Adolescents do not always make connections between their behaviour (e.g. sexual activity or smoking) and their current or future health outcomes, and they can experience difficulty assessing the quality of health information, which they most frequently access online. Nuanced messaging targeted at specific age groups may be required, recognising that different barriers may exist to receiving HPV vaccination for a younger adolescent compared with barriers to receiving meningococcal ACWY vaccination for an older adolescent. 

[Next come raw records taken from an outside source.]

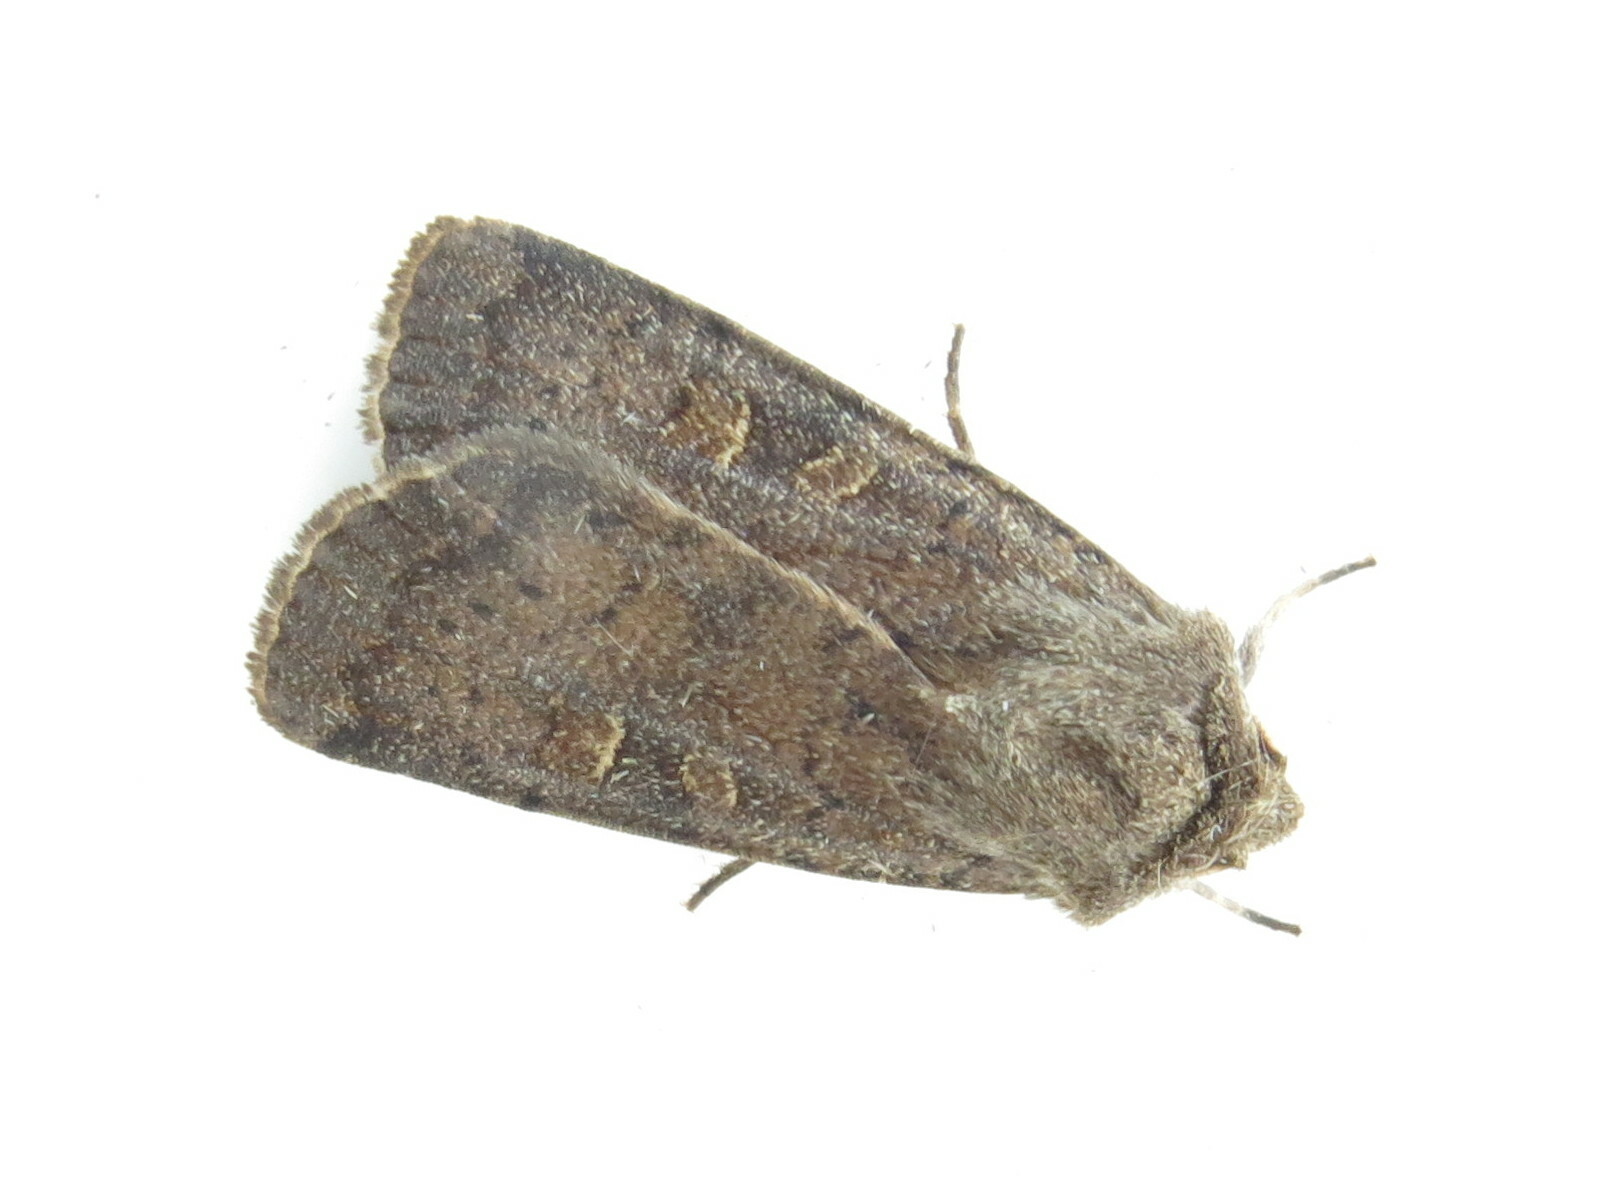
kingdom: Animalia
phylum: Arthropoda
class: Insecta
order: Lepidoptera
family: Noctuidae
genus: Xestia
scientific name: Xestia xanthographa
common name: Square-spot rustic
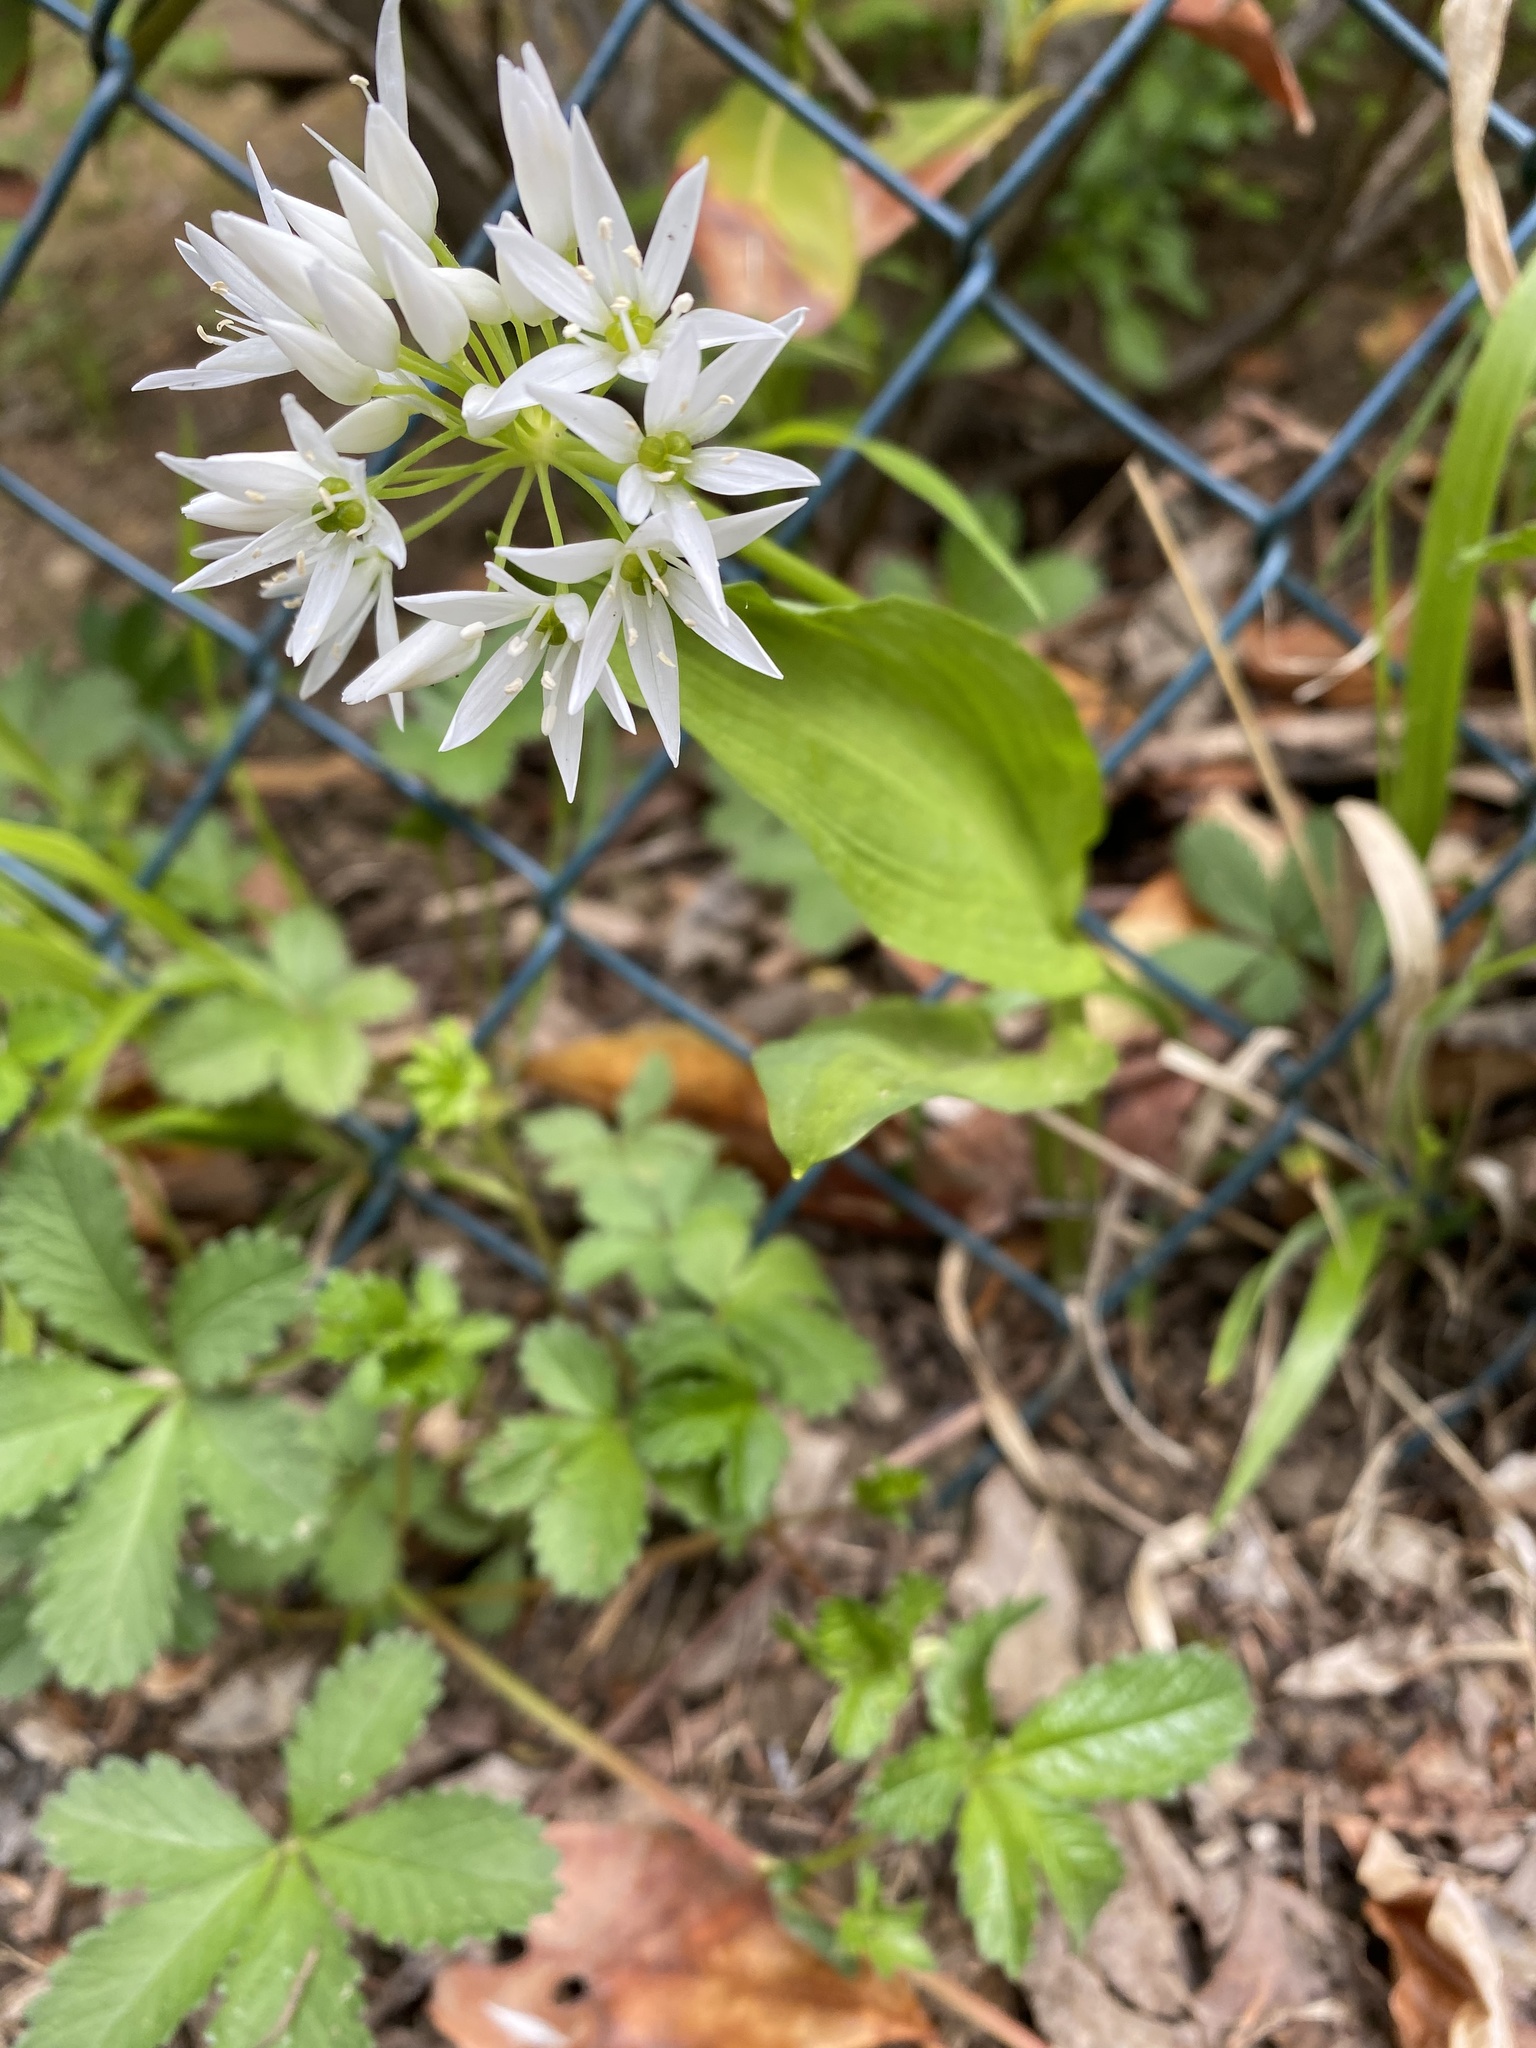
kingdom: Plantae
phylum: Tracheophyta
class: Liliopsida
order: Asparagales
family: Amaryllidaceae
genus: Allium
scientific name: Allium ursinum
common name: Ramsons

Younger adolescents are less able to moderate their needle-related fear and anxiety because of incomplete cognitive maturation. Vasovagal syncope is the  most common severe adverse event experienced with vaccination in adolescence.33 Needle-related anxiety can affect an adolescent’s choice of whether to have a vaccine, despite parental consent. Using youth-friendly language and resources to explain vaccination benefits and  side effects can promote adolescent vaccination literacy and facilitate discussion with parents and involvement in vaccination decision-making, as well as helping to mitigate needle-related anxiety. The WHO has produced an excellent resource to assist vaccination providers in managing this anxiety.34 Explanations of exactly what will happen and what the needle will feel like, along with appropriate distraction methods, can also assist younger adolescents to cope with needle-related anxiety.35 Communicating successes achieved through vaccination programs can assist in counteracting concerns about vaccine efficacy and safety and mitigate vaccine hesitancy.

Conclusion

GPs are key players in parents’ and adolescents’ decisions to have vaccinations. They can opportunistically prioritise vaccination during routine consultations and ensure the adolescent is up to date with the vaccination schedule recommended in the NIP. The partnership between GPs and the school-based vaccination program is important for achieving high vaccination uptake in adolescence. We need to eliminate the long-standing health inequity experienced by adolescents due to lower vaccination coverage compared with that in early childhood. GPs are also key to improving uptake in marginalised adolescent populations with persisting low vaccination coverage.      MT

 

COMPETING INTERESTS: Ms Davies: None. Dr Skinner reports her institution has received honoraria for educational presentations from Merck and Seqiris, outside the submitted work.